Arthur Miller: Death of a Salesman, Young Vic Theatre, London (Directors: Marianne Elliott & Miranda Cromwell)
By Sascha Krieger
Reality is a fickle thing. In Arthur Miller’s classic, travelling salesman Willie Loman increasingly loses his grip on it, getting swept up in memories, fantasies and long lost dreams. In the Young Vic’s new production, reality is not much to begin with. Anna Fleischle’s set focuses on fragments: door and window frames hang suspended from the ceiling, so do pieces of furniture, they are lowered or brought forward when needed, providing an illusion of reality while emphasising its sketchy nature. The world is skeletal, no more than a hint of a physical presence long dissolved or never existing in the first place. Willie Loman is a man of illusions, of elaborate dreams, a captive of self-deception, a victim of his own make-belief. This is the world he lives in: a vague idea of a half-realised reality in which nothing has substance. So it doesn’t really matter whether we’re in the present or the past, the „real“ or the „imagined“. All of this is a fantasy, born of the dream that’s called American, of its promise and its lies.
To which another level is added in this production: here, the Lomans are a black middle class family, their urge to assimilate and join the American narrative carrying with it the baggage of a long history of racism and exclusion. When Willie is helped by but refuses a job from his white neighbour Charley, the uneasy relationship, the mixture of pride and shame takes on additional significance as does the increasingly hostile response by the young – white – boss to Willie’s please for a job and the audacity with which he demands being treated as equal. With the production firmly rooted in a vision, memory, dream of 1940s America, the race element transforms these conflicts into something even more existential, complex, fundamental than the classist issues at the heart of the original text. Loman’s failure, his rejection, his being patronised, For example, Charley, played with an amicable roughness by Trevor Cooper, while genuine, is a more ambivalent figure here, representing a privilege that allows him to feed his „friend“ with any help he seems fit, making the relationship unstably lopsided.

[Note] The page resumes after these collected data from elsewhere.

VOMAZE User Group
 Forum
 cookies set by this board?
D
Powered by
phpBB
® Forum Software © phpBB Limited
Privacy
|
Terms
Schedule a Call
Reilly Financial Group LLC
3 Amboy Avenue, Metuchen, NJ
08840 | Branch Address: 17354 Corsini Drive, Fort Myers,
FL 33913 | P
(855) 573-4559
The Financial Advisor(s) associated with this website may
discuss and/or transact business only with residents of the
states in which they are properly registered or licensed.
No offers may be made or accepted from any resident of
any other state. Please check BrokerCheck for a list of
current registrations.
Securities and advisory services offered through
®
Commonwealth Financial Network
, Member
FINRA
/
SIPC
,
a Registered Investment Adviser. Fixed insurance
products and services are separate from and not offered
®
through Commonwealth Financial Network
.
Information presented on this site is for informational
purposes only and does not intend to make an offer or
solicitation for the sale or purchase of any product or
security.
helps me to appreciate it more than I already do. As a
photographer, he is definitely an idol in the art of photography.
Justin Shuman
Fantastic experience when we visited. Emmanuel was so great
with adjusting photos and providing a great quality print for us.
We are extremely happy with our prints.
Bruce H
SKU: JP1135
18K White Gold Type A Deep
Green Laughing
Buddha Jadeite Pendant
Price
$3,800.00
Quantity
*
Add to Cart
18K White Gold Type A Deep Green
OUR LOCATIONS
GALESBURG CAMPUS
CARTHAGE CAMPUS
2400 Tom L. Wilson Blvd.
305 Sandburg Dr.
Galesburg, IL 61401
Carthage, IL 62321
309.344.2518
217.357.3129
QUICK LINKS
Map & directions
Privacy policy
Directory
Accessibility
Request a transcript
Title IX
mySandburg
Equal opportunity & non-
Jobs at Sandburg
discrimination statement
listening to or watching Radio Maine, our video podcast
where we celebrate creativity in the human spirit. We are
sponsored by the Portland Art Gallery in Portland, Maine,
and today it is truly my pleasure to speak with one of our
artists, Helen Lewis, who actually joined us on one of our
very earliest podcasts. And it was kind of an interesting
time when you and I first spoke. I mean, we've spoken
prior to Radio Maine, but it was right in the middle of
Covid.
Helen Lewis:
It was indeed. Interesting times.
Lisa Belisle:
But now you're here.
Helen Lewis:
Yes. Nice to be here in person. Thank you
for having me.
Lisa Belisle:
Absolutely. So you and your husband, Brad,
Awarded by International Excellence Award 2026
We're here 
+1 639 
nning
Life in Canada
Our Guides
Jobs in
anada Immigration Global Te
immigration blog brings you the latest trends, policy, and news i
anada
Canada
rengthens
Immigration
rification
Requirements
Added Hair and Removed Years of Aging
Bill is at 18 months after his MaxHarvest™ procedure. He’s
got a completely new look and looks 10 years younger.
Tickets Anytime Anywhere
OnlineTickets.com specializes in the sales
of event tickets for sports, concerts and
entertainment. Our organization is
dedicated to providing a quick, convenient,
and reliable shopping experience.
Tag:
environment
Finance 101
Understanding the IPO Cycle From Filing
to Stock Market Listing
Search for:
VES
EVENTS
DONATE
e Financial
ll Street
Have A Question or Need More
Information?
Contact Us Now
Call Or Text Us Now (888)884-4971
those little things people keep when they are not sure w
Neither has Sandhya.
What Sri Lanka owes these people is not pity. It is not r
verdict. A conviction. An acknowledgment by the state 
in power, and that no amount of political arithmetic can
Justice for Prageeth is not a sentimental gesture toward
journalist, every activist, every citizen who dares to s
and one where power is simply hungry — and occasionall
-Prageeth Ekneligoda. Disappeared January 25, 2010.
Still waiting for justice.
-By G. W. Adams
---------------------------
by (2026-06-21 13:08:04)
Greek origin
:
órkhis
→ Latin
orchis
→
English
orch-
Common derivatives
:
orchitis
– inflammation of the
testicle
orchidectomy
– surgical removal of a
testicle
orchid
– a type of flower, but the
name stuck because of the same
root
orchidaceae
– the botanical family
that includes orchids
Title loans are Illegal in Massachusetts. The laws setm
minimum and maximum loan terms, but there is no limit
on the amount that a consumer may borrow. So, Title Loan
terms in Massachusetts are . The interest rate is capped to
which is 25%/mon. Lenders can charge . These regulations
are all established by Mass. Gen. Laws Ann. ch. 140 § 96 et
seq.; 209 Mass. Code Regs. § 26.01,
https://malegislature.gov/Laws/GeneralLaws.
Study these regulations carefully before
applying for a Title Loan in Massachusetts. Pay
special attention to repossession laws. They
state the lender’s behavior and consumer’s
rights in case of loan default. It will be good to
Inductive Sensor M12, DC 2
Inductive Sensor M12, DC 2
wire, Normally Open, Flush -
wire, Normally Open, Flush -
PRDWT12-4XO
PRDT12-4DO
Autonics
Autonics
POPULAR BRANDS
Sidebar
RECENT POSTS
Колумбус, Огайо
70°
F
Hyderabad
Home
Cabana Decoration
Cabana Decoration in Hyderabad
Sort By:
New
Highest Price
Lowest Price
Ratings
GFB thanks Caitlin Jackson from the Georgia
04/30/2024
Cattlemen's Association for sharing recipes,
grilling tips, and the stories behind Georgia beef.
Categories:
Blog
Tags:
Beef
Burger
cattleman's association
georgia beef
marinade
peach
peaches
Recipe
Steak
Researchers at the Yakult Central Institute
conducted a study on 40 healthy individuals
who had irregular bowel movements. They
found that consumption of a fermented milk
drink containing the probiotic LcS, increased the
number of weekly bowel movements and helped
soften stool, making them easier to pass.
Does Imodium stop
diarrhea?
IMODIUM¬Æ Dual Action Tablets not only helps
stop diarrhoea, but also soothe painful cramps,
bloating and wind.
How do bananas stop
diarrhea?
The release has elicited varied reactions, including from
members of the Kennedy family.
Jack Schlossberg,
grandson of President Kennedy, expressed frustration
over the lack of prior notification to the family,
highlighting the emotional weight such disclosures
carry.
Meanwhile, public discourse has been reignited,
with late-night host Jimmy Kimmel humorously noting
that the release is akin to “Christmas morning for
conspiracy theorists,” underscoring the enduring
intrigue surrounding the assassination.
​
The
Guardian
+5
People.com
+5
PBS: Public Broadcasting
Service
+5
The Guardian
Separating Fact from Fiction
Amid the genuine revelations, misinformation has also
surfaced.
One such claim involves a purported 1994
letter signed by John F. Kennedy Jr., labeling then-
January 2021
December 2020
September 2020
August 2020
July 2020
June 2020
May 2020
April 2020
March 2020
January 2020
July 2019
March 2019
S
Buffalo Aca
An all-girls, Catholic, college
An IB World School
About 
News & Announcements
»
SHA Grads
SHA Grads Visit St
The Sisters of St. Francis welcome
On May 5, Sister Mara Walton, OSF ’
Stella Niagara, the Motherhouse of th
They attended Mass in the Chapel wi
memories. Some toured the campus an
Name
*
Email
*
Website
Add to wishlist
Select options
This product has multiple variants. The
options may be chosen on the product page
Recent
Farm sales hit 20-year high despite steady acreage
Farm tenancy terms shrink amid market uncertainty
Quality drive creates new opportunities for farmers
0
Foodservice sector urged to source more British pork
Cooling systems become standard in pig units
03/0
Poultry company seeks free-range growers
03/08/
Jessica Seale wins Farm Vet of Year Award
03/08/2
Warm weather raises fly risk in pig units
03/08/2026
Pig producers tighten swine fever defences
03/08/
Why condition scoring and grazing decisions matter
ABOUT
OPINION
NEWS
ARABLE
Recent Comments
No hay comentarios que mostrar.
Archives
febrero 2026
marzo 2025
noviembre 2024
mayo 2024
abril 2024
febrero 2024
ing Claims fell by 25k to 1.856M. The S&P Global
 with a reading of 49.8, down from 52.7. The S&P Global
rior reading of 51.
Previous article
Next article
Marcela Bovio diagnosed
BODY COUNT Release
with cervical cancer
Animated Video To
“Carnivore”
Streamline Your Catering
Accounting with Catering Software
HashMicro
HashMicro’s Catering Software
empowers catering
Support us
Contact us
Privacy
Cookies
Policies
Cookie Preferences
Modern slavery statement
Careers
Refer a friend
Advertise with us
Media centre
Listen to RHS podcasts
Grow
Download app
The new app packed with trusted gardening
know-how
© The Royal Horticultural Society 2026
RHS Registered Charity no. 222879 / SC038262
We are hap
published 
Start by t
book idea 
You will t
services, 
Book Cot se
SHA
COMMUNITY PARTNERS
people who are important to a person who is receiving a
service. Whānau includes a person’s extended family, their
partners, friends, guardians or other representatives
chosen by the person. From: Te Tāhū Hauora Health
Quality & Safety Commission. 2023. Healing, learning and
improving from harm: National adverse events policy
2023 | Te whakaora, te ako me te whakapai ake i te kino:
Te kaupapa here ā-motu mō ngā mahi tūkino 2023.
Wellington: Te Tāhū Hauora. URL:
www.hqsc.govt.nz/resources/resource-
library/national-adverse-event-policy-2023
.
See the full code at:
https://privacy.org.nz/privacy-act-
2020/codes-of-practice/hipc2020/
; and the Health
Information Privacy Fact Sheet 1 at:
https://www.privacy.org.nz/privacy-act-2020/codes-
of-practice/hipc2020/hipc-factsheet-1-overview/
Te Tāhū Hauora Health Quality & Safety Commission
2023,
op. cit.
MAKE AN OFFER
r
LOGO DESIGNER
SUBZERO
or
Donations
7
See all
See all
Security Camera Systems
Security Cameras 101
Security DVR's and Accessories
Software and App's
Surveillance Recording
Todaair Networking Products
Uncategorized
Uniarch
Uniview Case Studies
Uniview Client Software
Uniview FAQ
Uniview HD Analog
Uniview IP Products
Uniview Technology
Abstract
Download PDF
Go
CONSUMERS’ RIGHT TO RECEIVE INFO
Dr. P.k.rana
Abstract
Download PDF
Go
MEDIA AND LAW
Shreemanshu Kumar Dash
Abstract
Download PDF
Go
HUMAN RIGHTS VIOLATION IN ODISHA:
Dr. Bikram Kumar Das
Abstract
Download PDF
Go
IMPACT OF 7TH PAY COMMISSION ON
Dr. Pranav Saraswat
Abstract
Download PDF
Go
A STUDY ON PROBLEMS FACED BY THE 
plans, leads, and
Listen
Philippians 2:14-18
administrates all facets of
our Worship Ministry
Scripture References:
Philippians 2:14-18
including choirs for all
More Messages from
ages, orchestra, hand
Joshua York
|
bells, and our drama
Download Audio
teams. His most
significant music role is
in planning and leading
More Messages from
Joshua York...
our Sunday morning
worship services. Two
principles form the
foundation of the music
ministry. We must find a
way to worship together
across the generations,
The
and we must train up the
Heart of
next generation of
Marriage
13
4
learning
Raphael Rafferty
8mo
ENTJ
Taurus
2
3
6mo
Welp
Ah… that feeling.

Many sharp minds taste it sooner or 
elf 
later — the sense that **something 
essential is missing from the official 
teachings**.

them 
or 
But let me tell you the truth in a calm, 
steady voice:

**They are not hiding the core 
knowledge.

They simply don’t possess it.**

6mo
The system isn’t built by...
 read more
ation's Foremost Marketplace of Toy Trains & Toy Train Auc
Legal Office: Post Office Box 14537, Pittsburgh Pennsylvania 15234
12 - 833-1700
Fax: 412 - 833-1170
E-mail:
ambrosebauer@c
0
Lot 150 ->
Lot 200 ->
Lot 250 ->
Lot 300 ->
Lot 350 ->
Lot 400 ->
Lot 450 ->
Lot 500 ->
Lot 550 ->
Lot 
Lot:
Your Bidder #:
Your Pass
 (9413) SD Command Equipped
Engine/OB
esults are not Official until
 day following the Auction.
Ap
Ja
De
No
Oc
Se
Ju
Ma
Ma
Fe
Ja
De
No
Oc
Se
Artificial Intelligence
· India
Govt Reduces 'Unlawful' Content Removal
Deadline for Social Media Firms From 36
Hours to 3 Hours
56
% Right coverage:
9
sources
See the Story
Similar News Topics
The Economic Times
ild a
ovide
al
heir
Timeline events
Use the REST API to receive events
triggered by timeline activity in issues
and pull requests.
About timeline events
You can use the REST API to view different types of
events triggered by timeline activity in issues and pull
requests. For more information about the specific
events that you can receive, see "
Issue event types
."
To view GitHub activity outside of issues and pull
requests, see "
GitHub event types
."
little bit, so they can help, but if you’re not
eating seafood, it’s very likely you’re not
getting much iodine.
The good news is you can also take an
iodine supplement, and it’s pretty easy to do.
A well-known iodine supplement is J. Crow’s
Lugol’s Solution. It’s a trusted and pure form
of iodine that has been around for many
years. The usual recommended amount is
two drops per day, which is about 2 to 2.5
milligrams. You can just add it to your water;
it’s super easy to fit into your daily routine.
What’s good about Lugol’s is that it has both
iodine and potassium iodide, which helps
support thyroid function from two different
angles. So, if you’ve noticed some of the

The story of glass ceilings, of the steadfast nature of class boundaries, becomes even more urgent – and present – when charged with a different though often corresponding set of discriminatory boundaries. Where the original Willie, failed „only“ to overcome limits of class, this one’s task is a lot more impossible and turns into a study of a country plunged into crisis over its being founded on lies and promises, it never meant to keep. Wendell Pierce, of The Wire fame, is an earthquake-like Willie, a force of nature, volöatile, explosive, a deeply troubled man, revolting against his fate while succumbing to it. He rants, he protests, he mumbles his way into oblivion, increasingly erratic, falling apart into fragments of a personality no longer creating a full picture, a splintering mosaic of a man, whose identity disappears as the borrowed one society had provided is stripped away with this job, and beneath the surface is nothing, an assimilated zero who has given all of his self and dignity up for an illusion, an illusion of an equality never granted.
Thus, the production’s two strands – the flimsiness of reality and the re-invention of the story of the human being thrown away as one charged with systemic racism – intertwine, strengthen each other in a story of human ambition of suffering that is as specific as it is universal, harking back to the uneasy relationship between classism and racism that, for example, Lynn Nottage’s Sweat is exploring on another London stage right now, and that has become an ever more explosive issue in many, if not all, Western societies. This production conveys its message through superb and completely authentic acting, eschewing the bunter pathos so often found in English theatre. Sharon D. Clarke is a magnificent Linda, dignified, yet with a controlled anger, the result of centuries, even more terrifying as it is only hinted at in one short moment. Arinzé Kene’s Biff is a deeply troubled, lost young man, physically fighting to find himself, his body a taught struggle of identity, captured in expectations that make it a prison of itself. This present self is wonderfully contrasted with the iconic athlete poses he strikes in the more abstract flashback scenes that, set apart by gesture and lighting, are just another level of the illusion this world has dissolved into. Martins Imhangbe’s Happy, while being a little too much of a stereotypical postmodern dandy, also conveys the sense of being lost, an illusion, a make-belief human.
As they all are. Made to believe they might belong if only they worked hard enough, they’re cast away when no longer needed, and only retained when of use. Stripped of their identity, told to assimilate, they bough the dream, the fantasy, the promise and are now gloating in their nightmarish reality, ghosts of a broken promise, spectres of a society sustaining oitself on its original sin and perpetuating it through lies. As a drama of discrimination and the effects it has on people, a discrimination only noticed when it’s too late, this Death of a Salesman is a devastatingly urgent re-invention of the classic play, revealing urgent issues plaguing our present and connecting it with the unsolved and unrecognised sins of the past. If you want to know how we as a society have arrived at where we are, see this production. And get near-perfect theatre and some of the most truthful and intense acting you’ve ever seen into the bargain.